### [Extract to read]
◆ ◆ ◆
In our file we will start adding the external references to the functions we want to use and then start coding our function creating a stack frame:
global mfw_select_target
extern mfw_puts
extern mfw_openat
extern mfw_getdents
extern mfw_close
section .text
mfw_select_target:
push rbp
mov rbp, rsp
sub rsp, 0x10
;; Our code goes here
leave ; Set RSP=RBP and pops RBP
ret
So, let’s go step by step, let’s start declaring 2 longs (16 bytes or 0x10 bytes). We put the general stack frame preamble. Remember our function will have to be recursive so we really need to have a stack frame and keep the relevant information in the stack to pass it from call to call. Then we just call leave
at the end. This is equivalent to restore SP
and pop rbp
… do as you prefer.
Adding local variables
Even when nasm
seems to have some macros to help us dealing with the declaration of local variables, let’s try to avoid the use of specific assembler features. Be free to explore yourself the extras provided by your preferred assembler. So, what we are going to do is to use constants to reference the offsets in the stack. This will give us some facility to write the code, at the same time that we keep it simple and clear.
mfw_select_target:
FD EQU 0x08
I EQU (FD + 0x08)
N EQU (I + 0x08)
STE EQU N
push rbp
mov rbp, rsp
sub rsp, STE
(...)
So, we have a long at 0x08
that we will use to store or file descriptor (FD
) and another long at 0x10
(‘I’) that we will use as a general counter to navigate the directory entries and finally another long at 0x18
to read the number of bytes read from getdent
. We still have to declare a buffer and a structure, but as I said, let’s go step by step.
Note: At the end you will see that we do not need the I
and N
variable, but I just keep then to have a more relevant example
With this definitions, we can access the local variables like this:
mov rax, [rbp - FD] ;; rax = FD
mov [rbp - FD], rax ;; FD = rax
Now, we can add the code to open and close the directory:
Open/Close directory
This is how it is going to look like:
mfw_select_target:
;; Constants and stack frame code. See above
;; At function entry, the registers are as follow:
;; RDI -> file descriptor (0 from main)
;; RSI -> current folder name
mov rdx, 0q200000 ;; Set 3rd parameter to O_RDONLY | O_DIRECTORY
call mfw_openat
mov [rbp-FD], rax
;; Iterate directory... TO be writen
mov rdi, [rbp-FD]
call mfw_close
So far so good. We already have rdi
and rsi
set from the function call. We have conveniently selected the order of the parameters to match openat
so we do not have to do anything with them. The 3rd parameter is the flags that should be set to O_RDONLY | O_DIRECTORY
. You can find the values of this constants in /usr/include/bits/fcntl-linux.h
… Check previous instalments to figure out how to get to that file:
$ egrep 'O_RDO|O_DIR' /usr/include/bits/fcntl-linux.h
#define O_RDONLY 00
#ifndef __O_DIRECTORY
# define __O_DIRECTORY 0200000
#ifndef __O_DIRECT
# define __O_DIRECT 040000
# define __O_TMPFILE (020000000 | __O_DIRECTORY)
# define O_DIRECTORY __O_DIRECTORY /* Must be a directory. */
# define O_DIRECT __O_DIRECT /* Direct disk access. */
O_RDONLY
is just 0 so we can ignore it. and O_DIRECTORY
is 0200000
… and octal number. nasm
uses the format 0qNUM
or NUMo
to represent octal values… that is why we use 0q200000
as a flag.
◆ ◆ ◆
### [Data entries]

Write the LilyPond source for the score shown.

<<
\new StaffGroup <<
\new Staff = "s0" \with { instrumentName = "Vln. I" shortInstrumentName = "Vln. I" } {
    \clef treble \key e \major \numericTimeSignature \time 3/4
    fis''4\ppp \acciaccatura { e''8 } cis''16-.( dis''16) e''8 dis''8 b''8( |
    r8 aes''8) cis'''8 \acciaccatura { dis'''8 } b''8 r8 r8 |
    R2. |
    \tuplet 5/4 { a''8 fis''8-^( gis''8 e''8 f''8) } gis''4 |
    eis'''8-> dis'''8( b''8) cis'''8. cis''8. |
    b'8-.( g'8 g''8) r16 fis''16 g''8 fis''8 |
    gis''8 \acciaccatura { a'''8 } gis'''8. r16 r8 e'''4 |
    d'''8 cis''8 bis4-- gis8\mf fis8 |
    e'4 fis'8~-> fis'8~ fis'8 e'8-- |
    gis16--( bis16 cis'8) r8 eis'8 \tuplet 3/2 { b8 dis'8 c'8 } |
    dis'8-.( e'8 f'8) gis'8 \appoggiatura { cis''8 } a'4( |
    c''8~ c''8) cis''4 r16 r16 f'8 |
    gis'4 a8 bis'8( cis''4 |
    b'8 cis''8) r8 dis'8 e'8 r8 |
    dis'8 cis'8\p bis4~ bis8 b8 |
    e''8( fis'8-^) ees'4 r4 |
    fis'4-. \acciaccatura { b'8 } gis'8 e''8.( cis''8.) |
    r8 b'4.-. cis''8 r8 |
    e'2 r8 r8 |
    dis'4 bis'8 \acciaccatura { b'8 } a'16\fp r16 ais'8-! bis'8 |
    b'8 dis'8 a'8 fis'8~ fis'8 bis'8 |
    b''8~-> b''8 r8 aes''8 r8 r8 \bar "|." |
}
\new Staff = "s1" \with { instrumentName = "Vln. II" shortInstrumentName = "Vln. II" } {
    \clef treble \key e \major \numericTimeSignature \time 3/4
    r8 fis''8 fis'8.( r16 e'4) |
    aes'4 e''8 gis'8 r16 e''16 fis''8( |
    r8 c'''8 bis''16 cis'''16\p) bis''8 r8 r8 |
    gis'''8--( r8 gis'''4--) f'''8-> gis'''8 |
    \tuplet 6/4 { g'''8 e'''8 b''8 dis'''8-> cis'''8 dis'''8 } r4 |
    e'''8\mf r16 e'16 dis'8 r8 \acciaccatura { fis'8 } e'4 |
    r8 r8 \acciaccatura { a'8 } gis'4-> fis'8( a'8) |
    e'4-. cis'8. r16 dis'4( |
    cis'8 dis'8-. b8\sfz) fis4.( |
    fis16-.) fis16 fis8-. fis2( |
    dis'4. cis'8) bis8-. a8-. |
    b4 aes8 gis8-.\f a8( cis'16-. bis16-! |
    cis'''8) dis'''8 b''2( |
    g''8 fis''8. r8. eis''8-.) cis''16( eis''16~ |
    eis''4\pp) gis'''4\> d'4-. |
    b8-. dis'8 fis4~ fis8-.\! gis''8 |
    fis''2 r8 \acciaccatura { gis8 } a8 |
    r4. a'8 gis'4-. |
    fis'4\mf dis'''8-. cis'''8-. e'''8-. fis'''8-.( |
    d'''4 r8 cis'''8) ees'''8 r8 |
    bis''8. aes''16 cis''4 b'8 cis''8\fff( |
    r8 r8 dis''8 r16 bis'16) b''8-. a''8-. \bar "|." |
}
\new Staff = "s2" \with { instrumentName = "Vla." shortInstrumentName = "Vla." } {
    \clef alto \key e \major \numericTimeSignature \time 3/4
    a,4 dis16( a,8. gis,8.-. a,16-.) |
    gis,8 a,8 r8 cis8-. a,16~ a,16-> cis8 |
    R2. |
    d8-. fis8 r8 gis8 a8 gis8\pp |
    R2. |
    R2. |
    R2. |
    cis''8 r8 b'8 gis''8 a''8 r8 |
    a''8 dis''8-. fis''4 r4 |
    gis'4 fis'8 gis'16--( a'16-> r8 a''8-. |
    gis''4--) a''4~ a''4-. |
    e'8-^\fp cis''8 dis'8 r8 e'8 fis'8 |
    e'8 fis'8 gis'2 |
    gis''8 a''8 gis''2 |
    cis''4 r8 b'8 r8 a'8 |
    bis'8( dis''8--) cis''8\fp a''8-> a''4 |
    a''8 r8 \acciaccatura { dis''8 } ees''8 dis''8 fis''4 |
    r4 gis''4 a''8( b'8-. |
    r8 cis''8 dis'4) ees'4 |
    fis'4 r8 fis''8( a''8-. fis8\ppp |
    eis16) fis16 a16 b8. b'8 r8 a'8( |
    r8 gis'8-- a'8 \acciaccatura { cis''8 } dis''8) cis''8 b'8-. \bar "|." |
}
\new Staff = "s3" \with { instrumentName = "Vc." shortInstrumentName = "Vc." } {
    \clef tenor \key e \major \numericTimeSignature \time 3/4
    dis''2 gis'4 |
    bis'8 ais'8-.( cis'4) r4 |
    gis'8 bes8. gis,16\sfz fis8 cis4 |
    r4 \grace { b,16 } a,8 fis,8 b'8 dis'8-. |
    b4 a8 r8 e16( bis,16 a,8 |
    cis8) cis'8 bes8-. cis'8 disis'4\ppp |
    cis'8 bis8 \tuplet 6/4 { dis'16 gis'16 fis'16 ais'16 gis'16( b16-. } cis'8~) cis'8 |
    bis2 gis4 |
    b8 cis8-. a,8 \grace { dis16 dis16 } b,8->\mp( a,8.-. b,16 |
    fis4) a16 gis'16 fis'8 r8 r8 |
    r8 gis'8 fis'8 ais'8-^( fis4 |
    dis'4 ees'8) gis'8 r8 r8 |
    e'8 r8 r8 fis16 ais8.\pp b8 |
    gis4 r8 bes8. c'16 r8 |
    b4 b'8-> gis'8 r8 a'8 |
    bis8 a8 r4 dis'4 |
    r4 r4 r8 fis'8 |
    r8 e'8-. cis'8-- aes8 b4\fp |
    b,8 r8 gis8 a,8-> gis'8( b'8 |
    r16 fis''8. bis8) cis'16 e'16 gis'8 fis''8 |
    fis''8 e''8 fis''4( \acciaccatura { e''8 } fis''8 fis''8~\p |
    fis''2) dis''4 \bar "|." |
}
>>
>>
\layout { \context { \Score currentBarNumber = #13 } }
◆ ◆ ◆
### [Set exercise]
Resume the nasm tutorial on opening and reading a directory, starting right after its final sentence.

### [Result of this exercise]
Then we just call mfw_openat
and we store the return value (that we get on register rax
) into our local variable… Easy isn’t it?
At this point we can start doing things with our directory… We will come to this in a sec.
We finish the function closing the file. We just get file descriptor from the local variable and we put it in RDI
to pass it as first parameter to mfw_close
.
Testing the code
The code above, just works because I tested myself. So, I will tell you how you can debug your code. The first thing you have to do is to compile your program with debug information. For that we need to make a small change in our Makefile:
all: select_asm01 select_asm02
DEBUG=-F dwarf -g
select_asm01: select_file01.o minilibc.1.o
ld -o $@ $^
select_asm02: select_file02.o select_target.o minilibc.1.o
ld -o $@ $^
%.o: %.asm
nasm -f elf64 ${DEBUG} -o $@ $<
I have created a second binary for this new update. You do not have to, for me, as I write this, is good to have all versions available at all times for checking/testing things. For compiling a second select_asm02
, I just added the general rule, including the new select_target.o
, and then I used the general rule all:
as the first rule, to get it fired when invoking make
. In order to complete the rule all
, the two binaries are required… and that will fire all the required rules to get them compiled.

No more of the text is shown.